Begin Provided passage

AutoTranscribe via Direct Websocket

Your organization can use AutoTranscribe to transcribe voice interactions between contact center agents and their customers, in support of a broad range of use cases including analysis, coaching, and quality management. ASAPP AutoTranscribe is a streaming speech-to-text transcription service that works both with live streams and with audio recordings of completed calls. Integrating your voice system with GenerativeAgent using the AutoTranscribe Websocket enables real-time communication, allowing for seamless interaction between your voice platform and GenerativeAgent’s services. AutoTranscribe service is powered by a speech recognition model that transforms spoken form to written forms in real-time, along with punctuation and capitalization. To optimize performance, the model can be customized to support domain-specific needs by training on historical call audio and adding custom vocabulary to further boost recognition accuracy. Some benefits of using Websocket to Stream events include:

Websocket Connection: Establish a persistent connection between your voice system and the GenerativeAgent server.
API Streaming: All audio streaming, call signaling, and returned transcripts use a WebSocket API, preceded by an authentication mechanism using a REST API
Real-time Data Exchange: Messages are exchanged in real time, ensuring quick responses and efficient handling of user queries.
Bi-directional Communication: Websockets facilitate bi-directional communication, making the interaction smooth and responsive.

Implementation Steps

Step 1: Authenticate with ASAPP
Step 2: Open a Connection
Step 3: Start an Audio Stream
Step 4: Send the Audio Stream
Step 5: Receive the free-text Transcriptions from AutoTranscribe
Step 6: Stop the Audio Stream

Finalize the audio stream when the conversation is over or escalated to a human agent

How it works

The API Gateway authenticates customer requests and returns a WebSocket URL, which points to the Voice Gateway with secure protocol.
The Voice Gateway validates the client connection request, translates public WebSocket API calls to internal protocols and sends live audio streams to the Speech Recognition Server
The Redaction Server redacts the transcribed texts with given customizable redaction rules if redaction is requested.
The texts are sent to AutoTranscribe so it can analyze and reply back

This guide covers the WebSocket API solution pattern, which consists of an API Gateway, Voice Gateway, Speech Recognition Server and Redaction Server, where:

Integration Steps

Here’s a high level overview of how to work with AutoTranscribe:

Authenticate with ASAPP to gain access to the AutoTranscribe API.
Establish a WebSocket connection with the ASAPP Voice Gateway.
Send a startStream message with appropriate feature parameters specified.
Once the request is accepted by the ASAPP Voice Gateway, stream audio as binary data.
The ASAPP voice server will return transcripts in multiple messages.
Once the audio streaming is completed, send a finishStream to indicate to the Voice server that there is no more audio to send for this stream request.
Upon completion of all audio processing, the server sends a finalResponse which contains a summary of the stream request.

End Provided passage
Begin Listed records

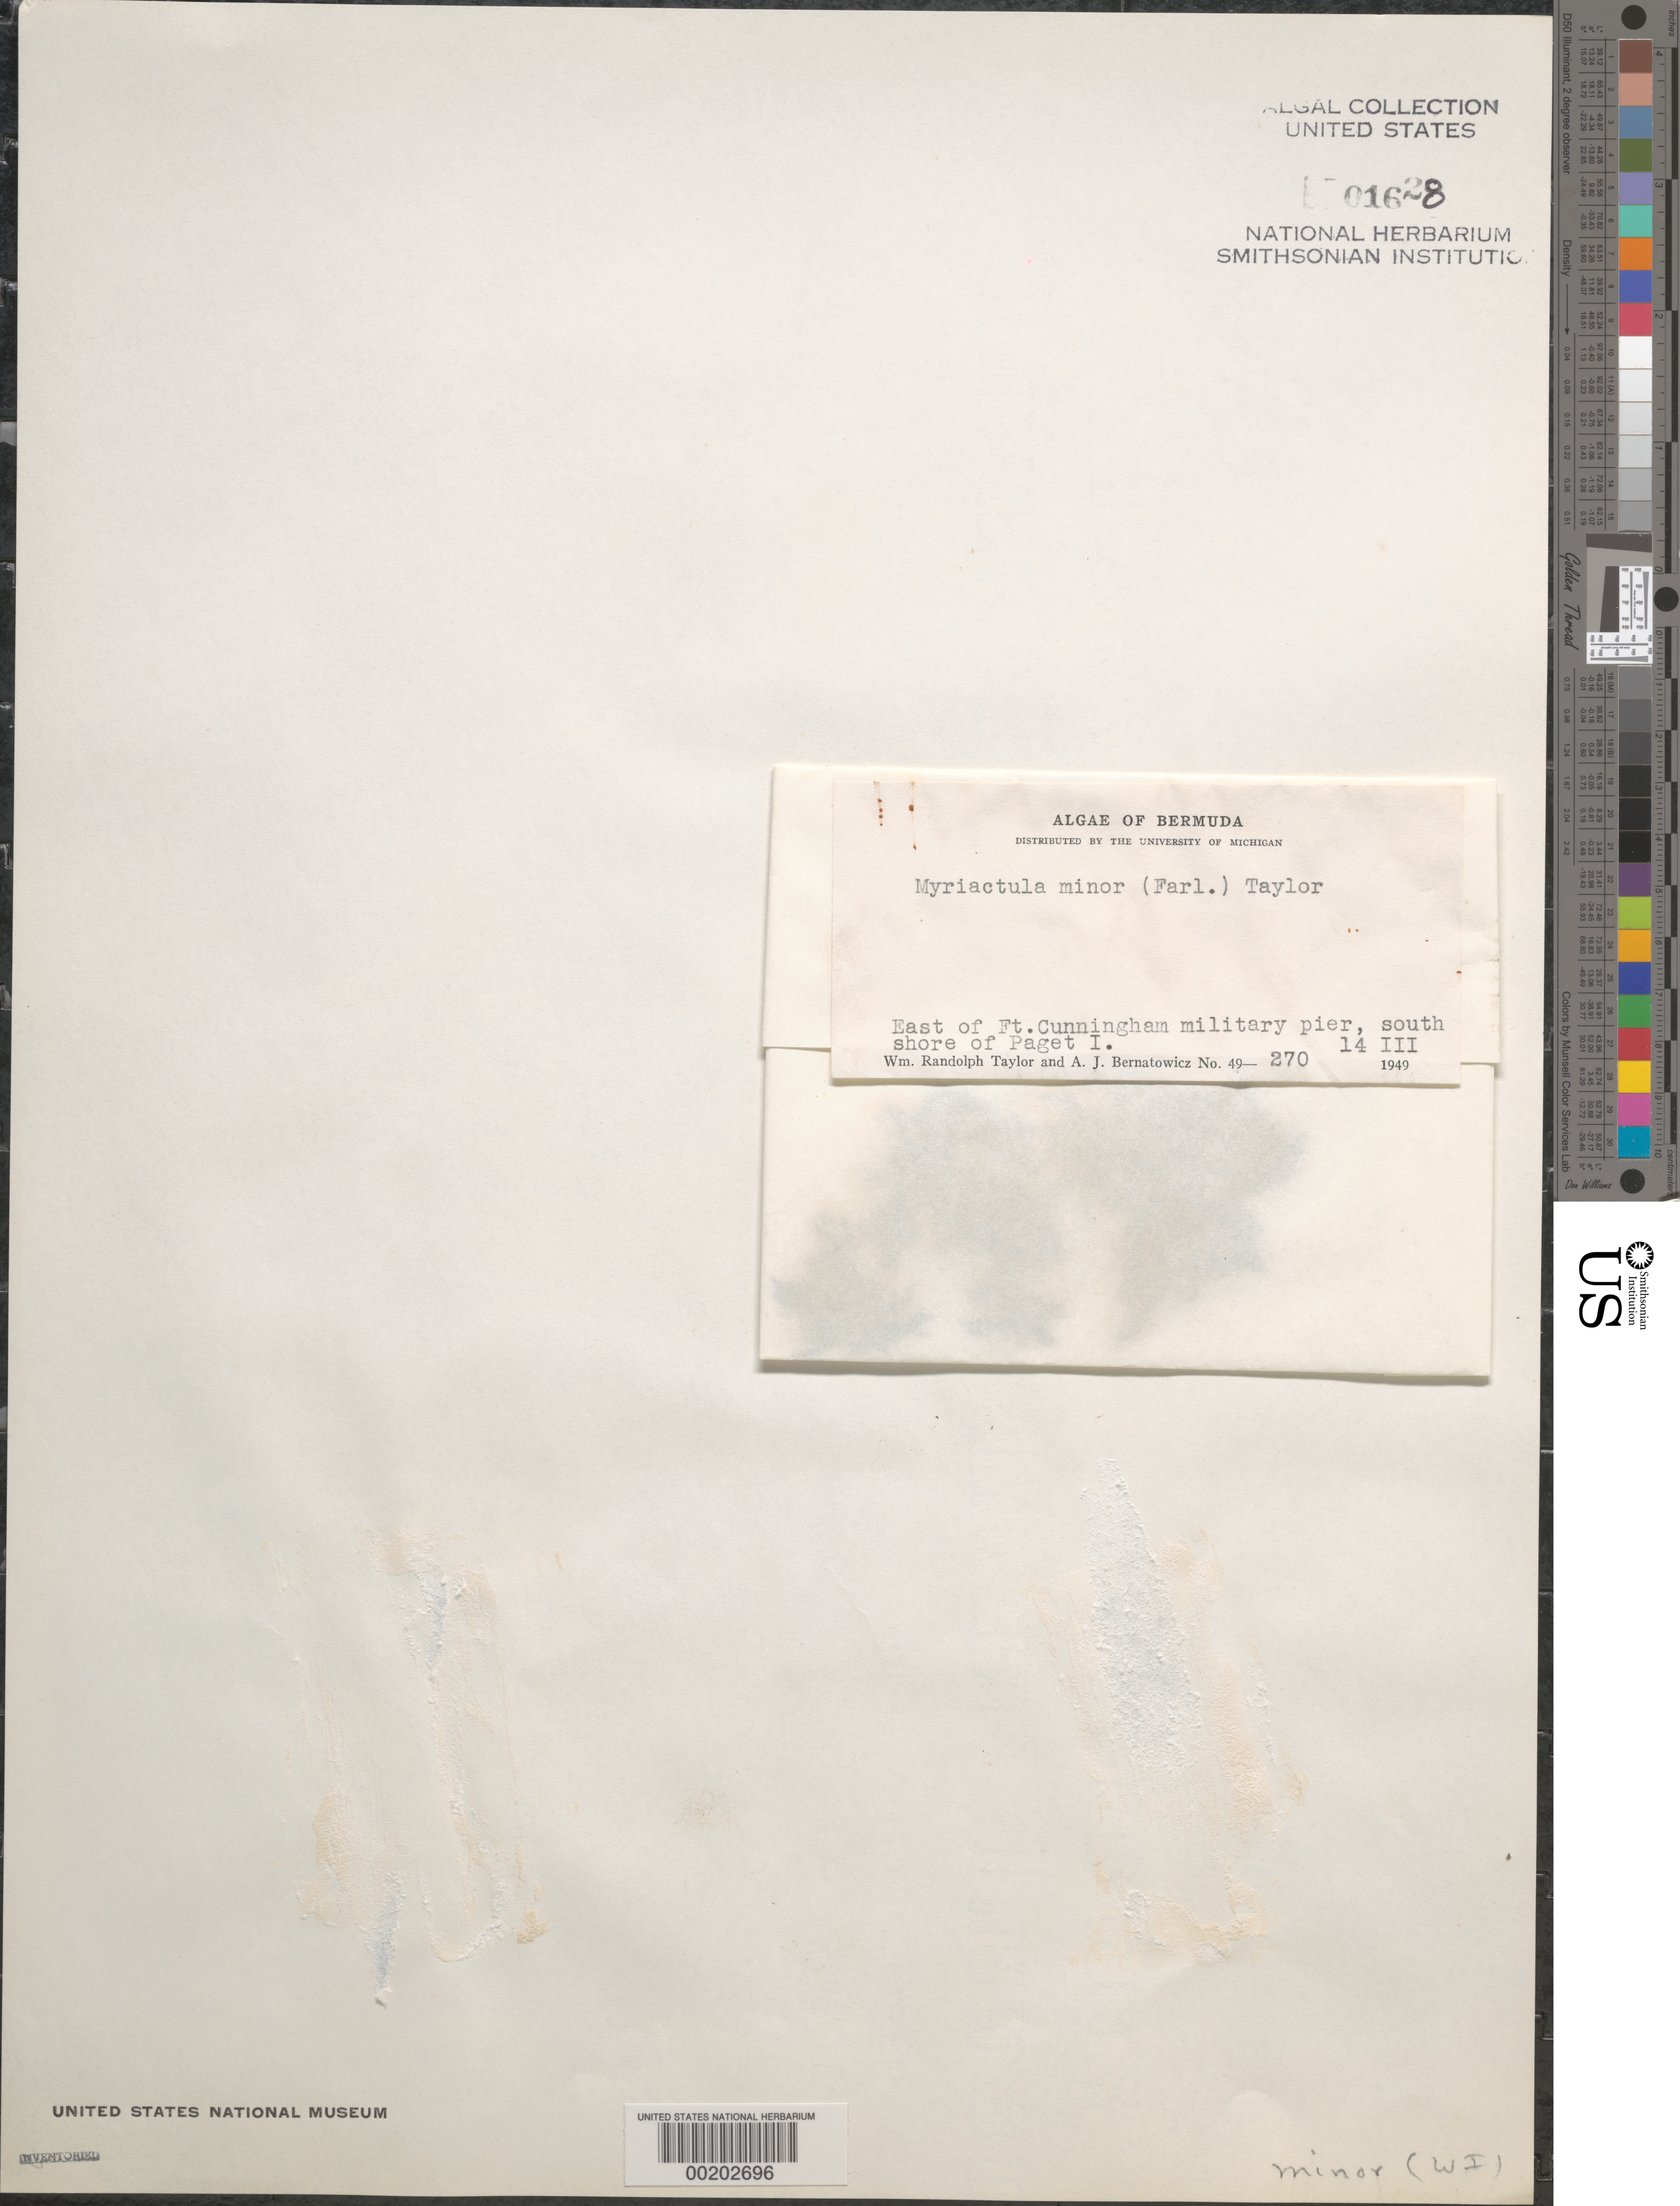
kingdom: Chromista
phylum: Ochrophyta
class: Phaeophyceae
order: Ectocarpales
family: Chordariaceae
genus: Myriactula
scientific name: Myriactula minor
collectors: W. R. Taylor & A. Bernatowicz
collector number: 49-270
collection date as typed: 14 Mar 1949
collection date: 1949-03-14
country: Bermuda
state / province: Saint George's (parish)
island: Paget Island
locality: East of Fort Cunningham Pier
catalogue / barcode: US 1628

End Listed records

_Exercise details_
Please answer from the AutoTranscribe guide: what does the server send once all audio processing is complete?

_Answer to the exercise_
A finalResponse, which contains a summary of the stream request.